[HECnet] DMC11 in next simh version... looks nice, and question about TOPS-10

Paul_Koning at Dell.com Paul_Koning at Dell.com
Fri Jan 4 17:31:36 PST 2013


Following up on my own note...

On Jan 4, 2013, at 5:14 PM, <Paul_Koning at Dell.com>
<Paul_Koning at Dell.com> wrote:


...
4. Now I see a "circuit up" message from DECnet, but that is followed by some combination of "circuit down, listener timeout" and "circuit down, unexpected packet type".   After staring at packet traces ("set dmc0 debug=data") for a while, the reason is obvious: when one side of the connection is started and the other is not yet started, one side sends a packet and the other side discards that.   You can't do that.   DDCMP is a connection oriented protocol: if you discard a packet that's a protocol violation, and DECnet will absolutely positively get bent out of shape because it assumes the DDCMP implementation will not do such a thing.

What has to be done is that a transmit remains pending if the other end is not able to receive it.   That can happen because there is no connection, or because the other end hasn't turned its DMC on yet, or it's on but it currently doesn't have receive buffers.   Similarly, master clear then RUN (DMC restart) needs to synchronize with the other end, to simulate the effect of the DDCMP initialization sequence.

More precisely, the answer depends on whether you want to be strictly compliant with the DDCMP spec, or "compliant enough".

DDCMP guarantees the following:

1. Nothing sent prior to the most recent DDCMP restart will be received after that restart.
2. If packet n is received, packets 0..n-1 (counting from the most recent restart) have also been received
3. Packet boundaries are preserved (packet boundaries are significant)
4. If a transmit n completes, that means that packet was delivered to a buffer on the receiving node.

It turns out that only properties 1, 2, and 3 are required for DECnet Phase III and beyond; that's because the routing layer is a datagram service so the layers above can't draw any conclusions from transmits completing.   It's possible that DECnet Phase II requires property 4; I'm not sure and I don't really know how to answer that question since I haven't seen copies of the Phase II specs online.
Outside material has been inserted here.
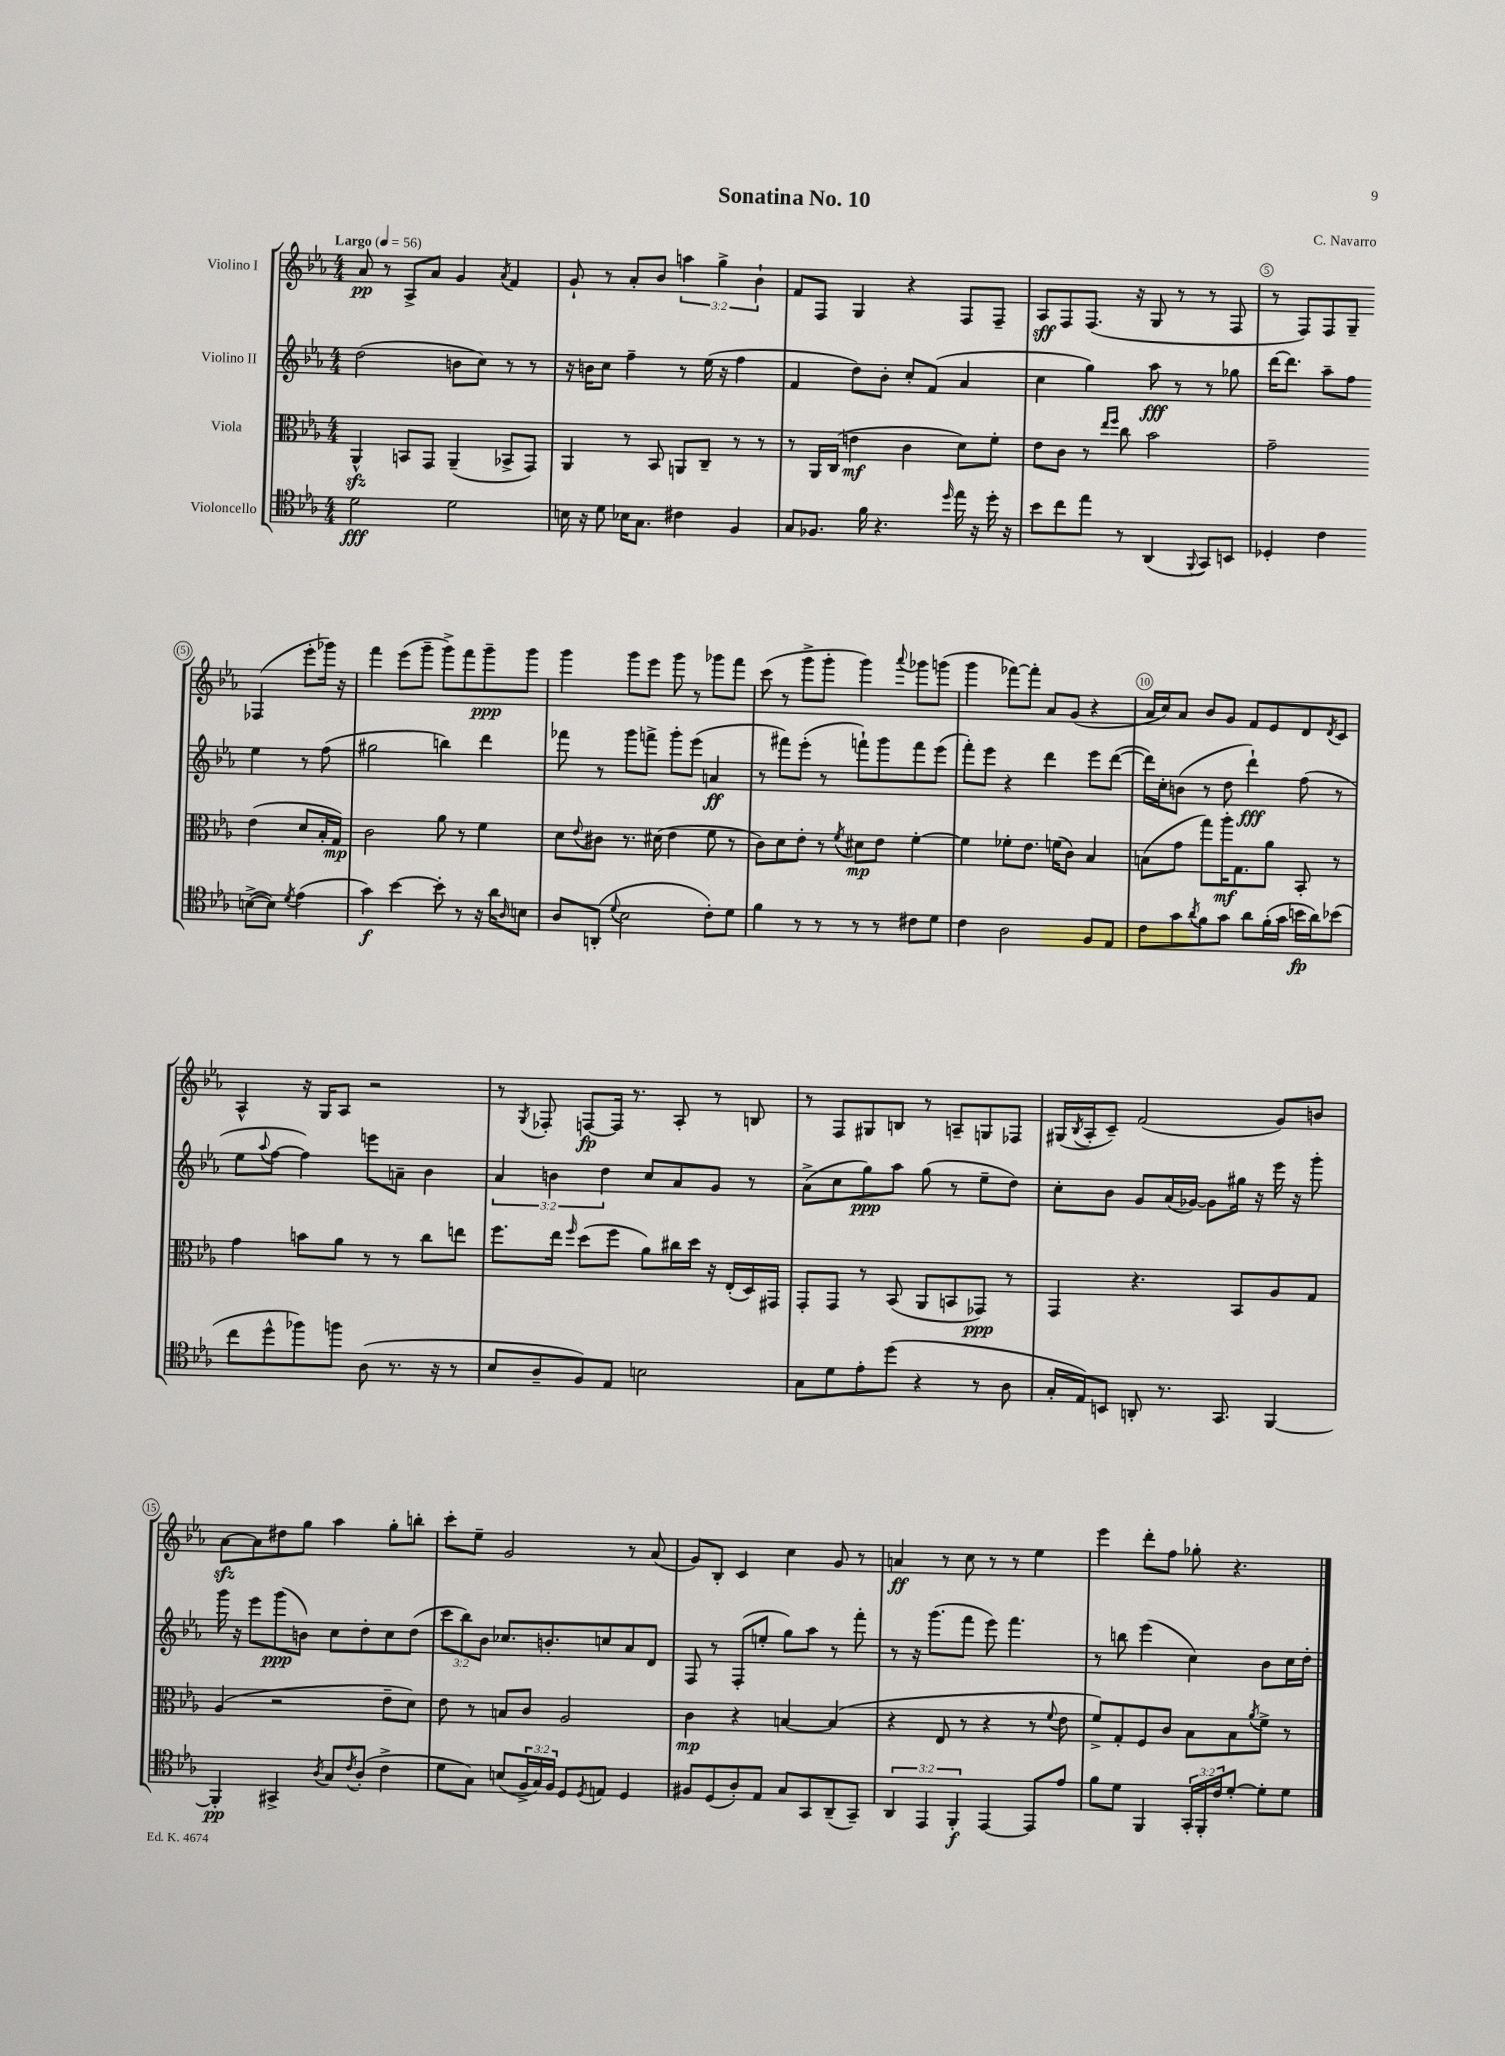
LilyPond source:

So... properties 1 and 2 could be obtained in the SIMH implementation by implementing a DDCMP restart (master clear and reinitialization) as a connection reset and re-connect.   Then property 2 amounts to sending to the socket and holding pending anything that's not accepted, and on the receiving end reading from the socket when there is a buffer available to deliver the data into.   That should be pretty easy to do.

Finally, in the DMC a buffer corresponds one to one with a DDCMP packet (its implementation of property 3). That's required -- all DECnet protocols are packet oriented and packet boundaries are meaningful.   There are no byte stream protocols in DECnet -- TCP is the only protocol among all the networking protocols I know of that made that horrible design error.   So it's not a matter of making a few diagnostics work as the comments in pdp11_dmc.c say; each transmit buffer is a single DDCMP packet, and must be delivered exactly to one receive buffer.   If you transmit an oversized message, that's an error: the DMR manual on Bitsavers says that in such a case, you get a Control Out with bit 4 set in SEL6 ("message too long") and at that point the DMC has already halted (DDCMP is stopped).